Liberty Media, the US media giant and owner of Formula 1, agreed refinancing terms with its subsidiary Delta Topco Limited, which holds all of its interests in the sport.
This includes a $2.9 billion loan and a revolving credit line available to the competition for $500 million. Under the new conditions, financial leverage will not apply until 1 January, 2022.
In exchange, Formula 1 will undergo a series of additional conditions to the current contracts, which includes maintaining a minimum liquidity of $200 million and certain restrictions on dividends, as well as other payments and not incurring additional debt.
Chase Carey, chairman and chief executive of Formula 1, said: “This new flexibility in our debt covenants, along with a strong balance sheet and ample liquidity, will enable us to weather this difficult time and we are excited to start the season in Austria.”
Last month Liberty issued Formula 1’s first quarter financial results showing a significant drop in revenue, reaching only $39 million in the first three months of 2020 as opposed to $246 million for the same period last year.
In April, it announced it had increased the sport’s liquidity and given some of its teams advanced payments to ensure their survival while the sport is suspended because of the pandemic.
The 2020 Formula 1 season, which was due to start in March, will get underway this weekend in Austria, with the first of eight behind-closed-doors European races condensed into 10 weeks.
Meanwhile, the FIA, motor racing’s international governing body, has agreed a multi-year partnership with SBG Sports Software, which becomes the exclusive official supplier of race control systems.
SBG will supply its circuit supervision and incident review system, ‘RaceWatch Race Control’, to major FIA-run series.
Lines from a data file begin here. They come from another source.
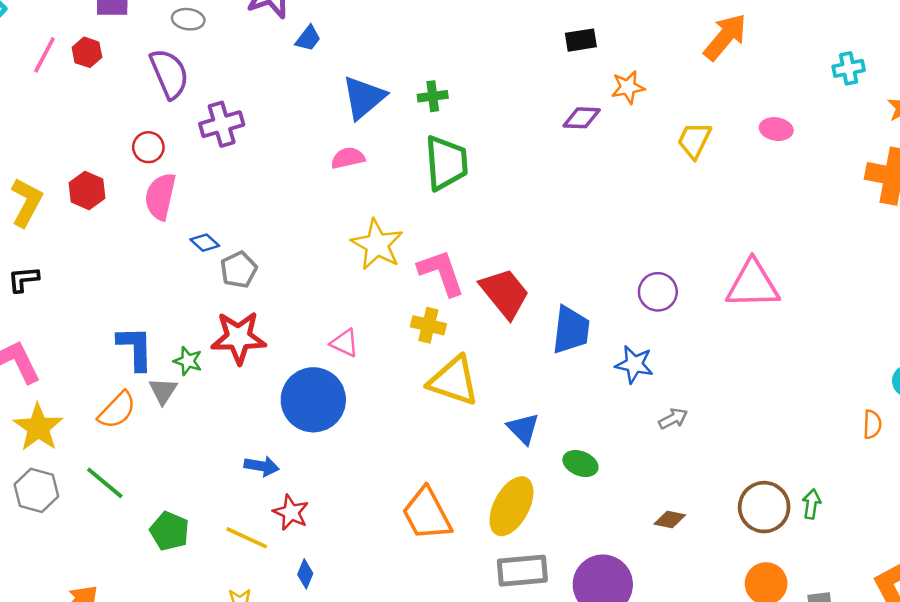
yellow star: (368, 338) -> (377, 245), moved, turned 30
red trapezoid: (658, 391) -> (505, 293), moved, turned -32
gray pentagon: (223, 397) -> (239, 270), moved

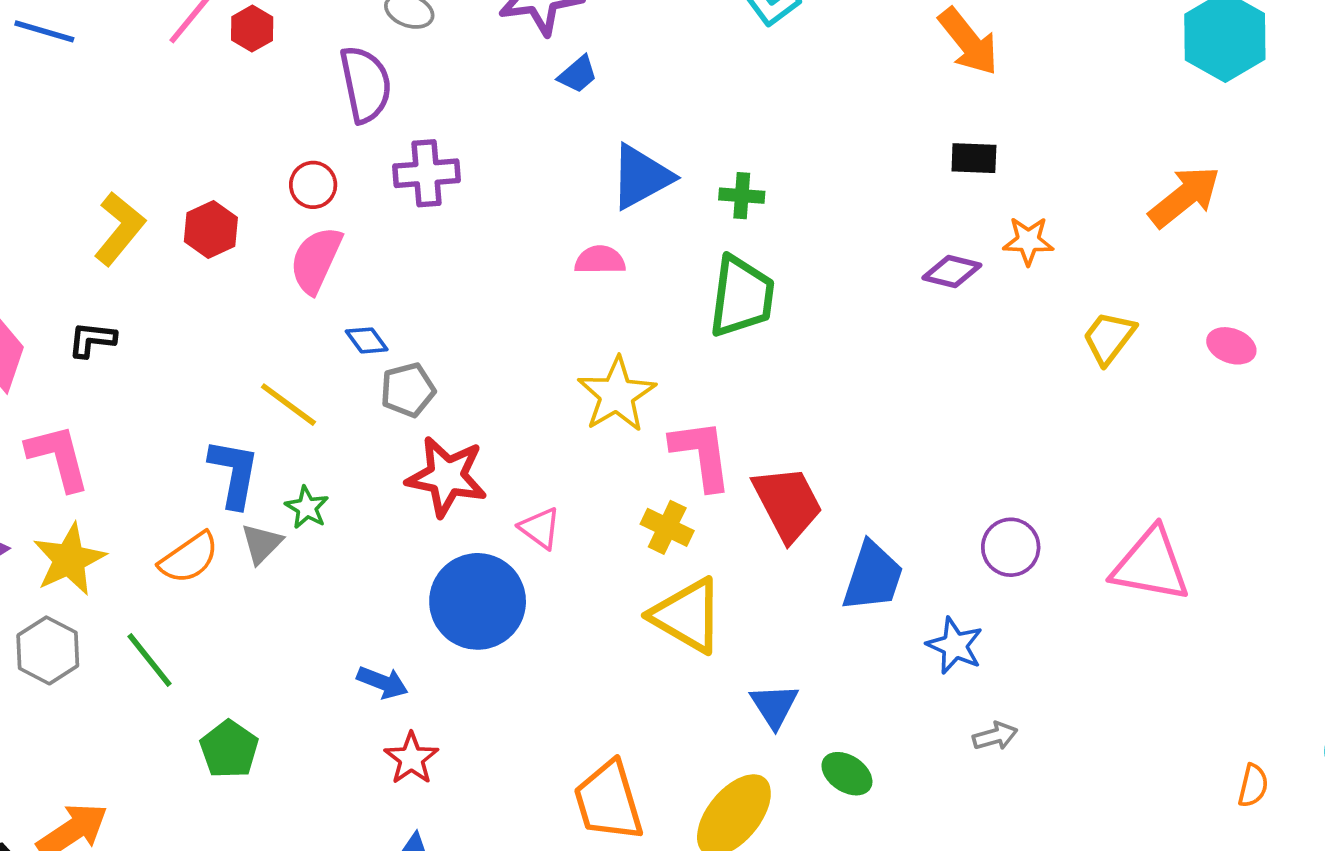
red star: (239, 338) -> (447, 476), moved
orange semicircle: (872, 424) -> (1253, 786), moved
yellow line: (247, 538) -> (288, 405), moved

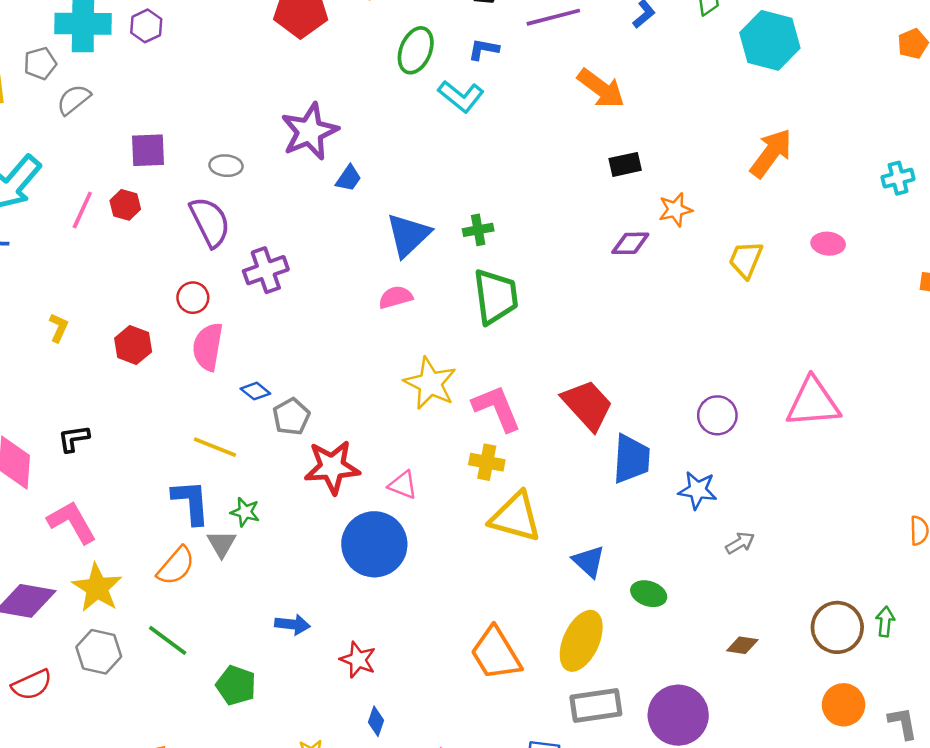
yellow L-shape: (119, 229) -> (59, 328), moved, size x0.6
red trapezoid: (788, 504) -> (587, 405), moved
blue arrow: (383, 682) -> (292, 624), moved

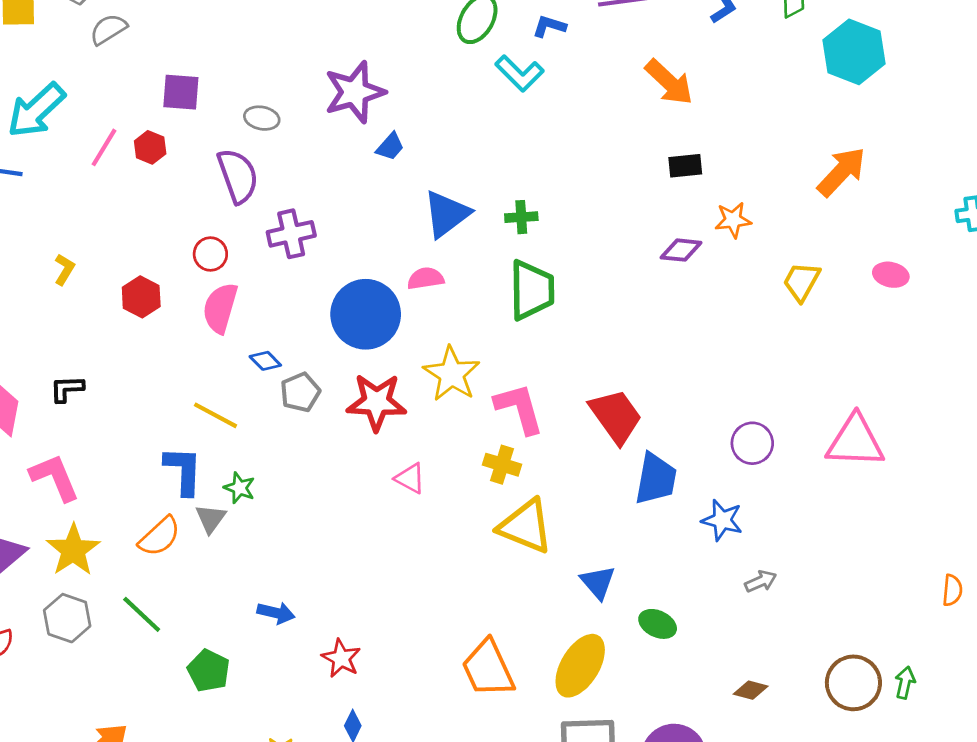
red star: (332, 467) -> (377, 402), moved
blue circle: (374, 544) -> (366, 314), moved

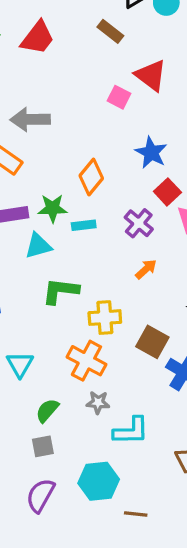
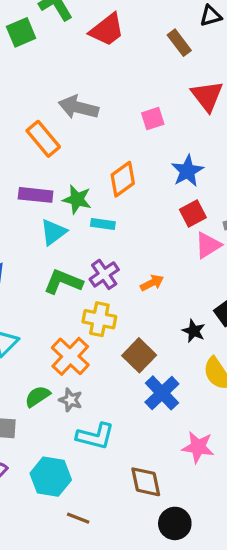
pink square: (119, 97) -> (153, 119), moved, turned 30
purple cross: (139, 223) -> (104, 274), moved
cyan triangle: (38, 246) -> (53, 232), turned -36
green semicircle: (47, 410) -> (37, 396), moved

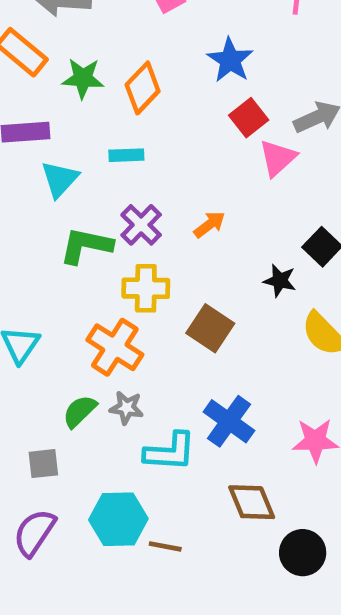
green star: (77, 199) -> (83, 78), moved
blue cross: (162, 393) -> (229, 421), moved
brown line: (78, 518) -> (165, 546), moved

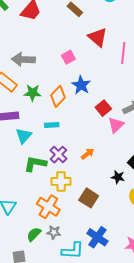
blue star: (230, 60) -> (81, 85), moved

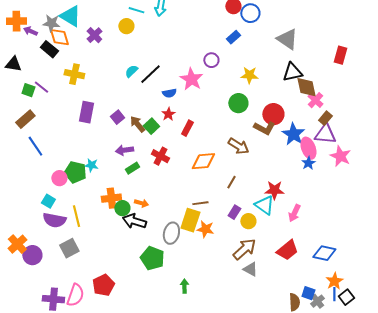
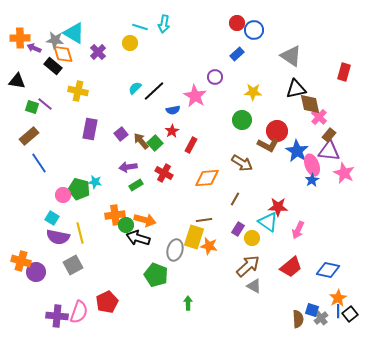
orange arrow: (141, 203) -> (145, 220), size x1.5
orange cross: (17, 244) -> (21, 261), turned -30

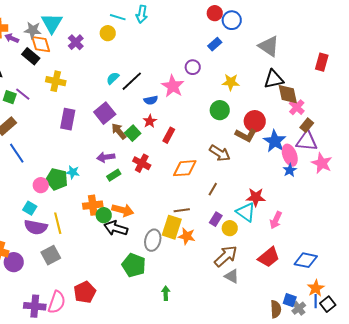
cyan triangle: (74, 33) -> (52, 23), turned 30
purple square: (121, 134) -> (105, 113), moved, size x1.5

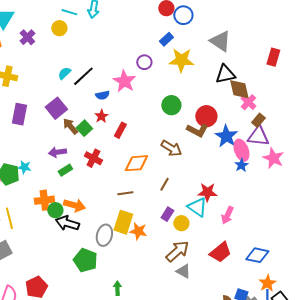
yellow star: (231, 82) -> (181, 60), moved, size x1.4
brown line: (182, 210) -> (125, 193), moved

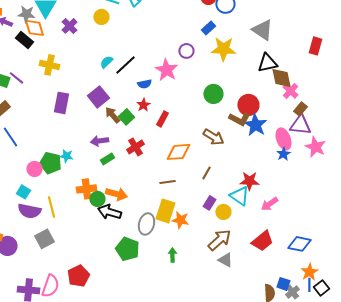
blue star: (226, 136) -> (255, 125), moved
red cross: (93, 158) -> (135, 147), turned 30
pink arrow: (227, 215) -> (269, 204), turned 30
green arrow: (117, 288) -> (172, 255), moved

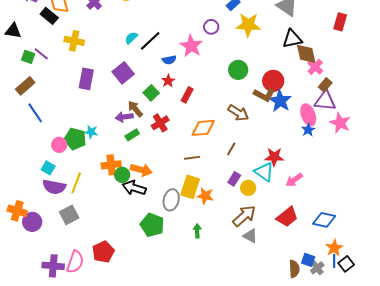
brown arrow: (112, 115) -> (135, 109), moved
yellow line: (51, 207) -> (76, 183), turned 35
The system's applications, ‘RaceWatchMS’ and ‘RaceWatchID’, will provide an integrated marshalling, stewarding, video review, scrutineering and race management capability with live management of circuit action and review of data, video and radio communications.
The new deal extends the FIA's almost decade-long relationship with SBG Sports Software, with RaceWatch being used to officiate and manage races in the Formula 1 World Championship since 2011.
It has additionally been utilised in electric racing's Formula E and the FIA World Endurance Championship since 2015 and is now also being deployed in the FIA World Rally Championship.
As part of the new partnership, SBG will also join the FIA Industry Working Group leading the development of race management and safety technology for circuits worldwide.
Elsewhere, Zak Brown, chief executive of the McLaren Formula 1 team, has insisted the team’s financial issues have been resolved.
Brown’s declaration came just days after the McLaren Group launched legal action in an effort to secure urgent funding and to keep it from having to sell a stake in the team.
He told German automobile magazine Auto Motor und Sport that “the problems have been solved. You will hear positive news from us in the next few days."
McLaren last week said it was facing an “impending liquidity shortfall”, which required new funds to be injected “no later than 17 July” due to financial hardship brought about by the pandemic.
In other developments, Mercedes will use a new black livery on its cars this season in an effort to promote greater diversity and inclusion in the sport.
The team had used silver as its colour scheme since the 1930s.
Mercedes said the Black Lives Matter movement had "shone a searching light on how much we need new measures and actions in the fight against racism."
The team will also launch a diversity and inclusion programme that will include raising awareness, analysis of its recruitment programme, collaboration with Formula 1 stakeholders on accessibility and education initiatives.